#### Extracted information ####
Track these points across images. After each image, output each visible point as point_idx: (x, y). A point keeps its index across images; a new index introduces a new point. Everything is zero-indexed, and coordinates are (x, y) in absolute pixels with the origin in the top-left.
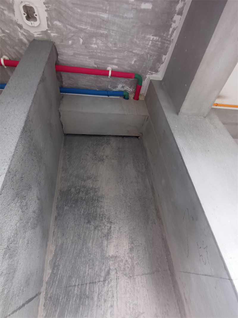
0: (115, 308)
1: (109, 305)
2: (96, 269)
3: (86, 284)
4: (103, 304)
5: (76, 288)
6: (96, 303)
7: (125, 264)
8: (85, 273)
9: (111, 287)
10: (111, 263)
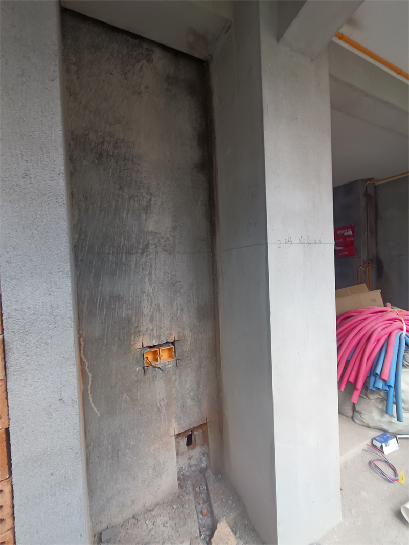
0: (153, 276)
1: (147, 273)
2: (133, 242)
3: (122, 253)
4: (141, 272)
5: (111, 256)
6: (133, 270)
7: (166, 241)
8: (120, 243)
9: (150, 259)
10: (150, 237)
####
*Your objective:* Omit the pictures, then give every record back exactly as it stands.

*Task answer:*
Track these points across images. After each image, output each visible point as point_idx: (x, y). A point keeps its index across images; a new index introduces a new point. Everything is zero-indexed, and coordinates are (x, y) in absolute pixels with the origin in the top-left.
0: (115, 308)
1: (109, 305)
2: (96, 269)
3: (86, 284)
4: (103, 304)
5: (76, 288)
6: (96, 303)
7: (125, 264)
8: (85, 273)
9: (111, 287)
10: (111, 263)
0: (153, 276)
1: (147, 273)
2: (133, 242)
3: (122, 253)
4: (141, 272)
5: (111, 256)
6: (133, 270)
7: (166, 241)
8: (120, 243)
9: (150, 259)
10: (150, 237)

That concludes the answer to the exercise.